*To do*. Copy the lines from the one containing "dell'Autorità Nazionale Anticorruzione" through the one containing "Contenuti: Atti di", both included, with "accertamento" changed to "verifica" and everything else left as it is.

*Data supplied*.
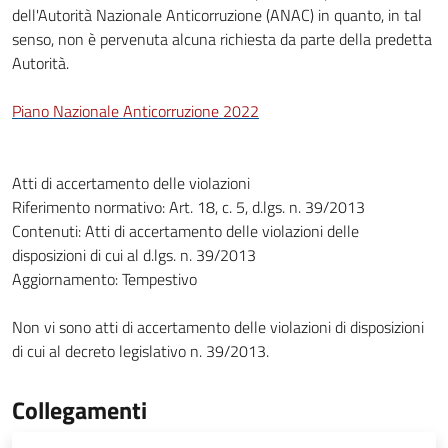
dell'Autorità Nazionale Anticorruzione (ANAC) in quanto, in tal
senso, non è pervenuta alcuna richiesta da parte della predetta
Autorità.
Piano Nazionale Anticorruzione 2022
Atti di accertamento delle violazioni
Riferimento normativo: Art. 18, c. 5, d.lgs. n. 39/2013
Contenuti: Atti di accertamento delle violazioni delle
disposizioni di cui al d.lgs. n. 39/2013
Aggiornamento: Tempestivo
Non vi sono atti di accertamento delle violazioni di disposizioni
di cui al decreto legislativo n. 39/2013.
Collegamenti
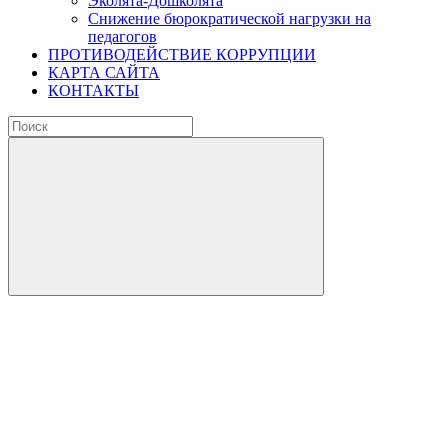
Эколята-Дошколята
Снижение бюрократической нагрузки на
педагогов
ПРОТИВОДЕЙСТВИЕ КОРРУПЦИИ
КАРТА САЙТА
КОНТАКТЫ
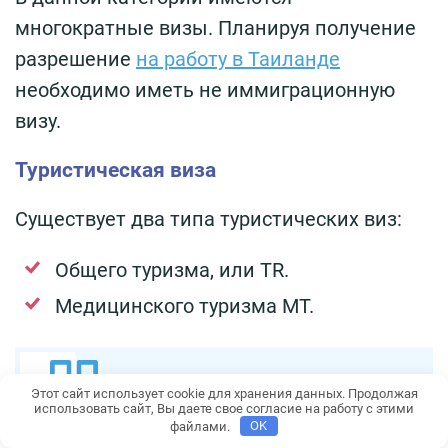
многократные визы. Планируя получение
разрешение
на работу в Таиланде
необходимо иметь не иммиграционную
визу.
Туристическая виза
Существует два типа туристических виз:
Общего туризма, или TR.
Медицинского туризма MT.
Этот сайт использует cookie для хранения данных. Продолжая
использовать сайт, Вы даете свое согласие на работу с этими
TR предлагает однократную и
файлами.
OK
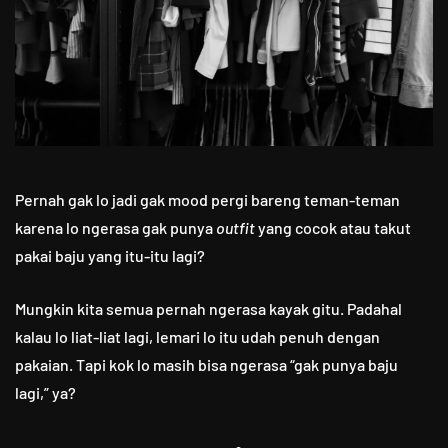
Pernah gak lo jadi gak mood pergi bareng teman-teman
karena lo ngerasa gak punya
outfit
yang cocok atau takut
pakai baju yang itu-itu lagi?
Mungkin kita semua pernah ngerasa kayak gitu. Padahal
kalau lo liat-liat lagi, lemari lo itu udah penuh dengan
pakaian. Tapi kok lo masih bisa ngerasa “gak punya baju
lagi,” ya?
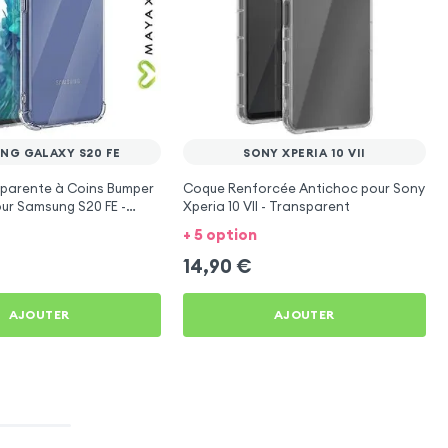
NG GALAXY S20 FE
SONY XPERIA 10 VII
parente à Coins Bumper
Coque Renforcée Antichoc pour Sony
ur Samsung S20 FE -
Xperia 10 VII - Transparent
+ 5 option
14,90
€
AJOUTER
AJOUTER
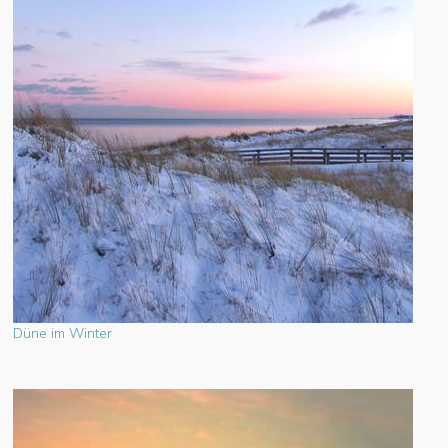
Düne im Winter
--
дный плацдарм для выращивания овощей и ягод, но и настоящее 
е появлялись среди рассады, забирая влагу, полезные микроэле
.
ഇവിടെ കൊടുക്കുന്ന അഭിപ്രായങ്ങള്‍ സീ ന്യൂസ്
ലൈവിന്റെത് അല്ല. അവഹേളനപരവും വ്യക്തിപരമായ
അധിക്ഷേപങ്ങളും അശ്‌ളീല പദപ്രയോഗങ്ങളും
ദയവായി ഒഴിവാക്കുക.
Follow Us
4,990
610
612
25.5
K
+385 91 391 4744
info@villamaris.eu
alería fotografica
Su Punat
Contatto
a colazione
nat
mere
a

*Solution*.
dell'Autorità Nazionale Anticorruzione (ANAC) in quanto, in tal
senso, non è pervenuta alcuna richiesta da parte della predetta
Autorità.
Piano Nazionale Anticorruzione 2022
Atti di verifica delle violazioni
Riferimento normativo: Art. 18, c. 5, d.lgs. n. 39/2013
Contenuti: Atti di verifica delle violazioni delle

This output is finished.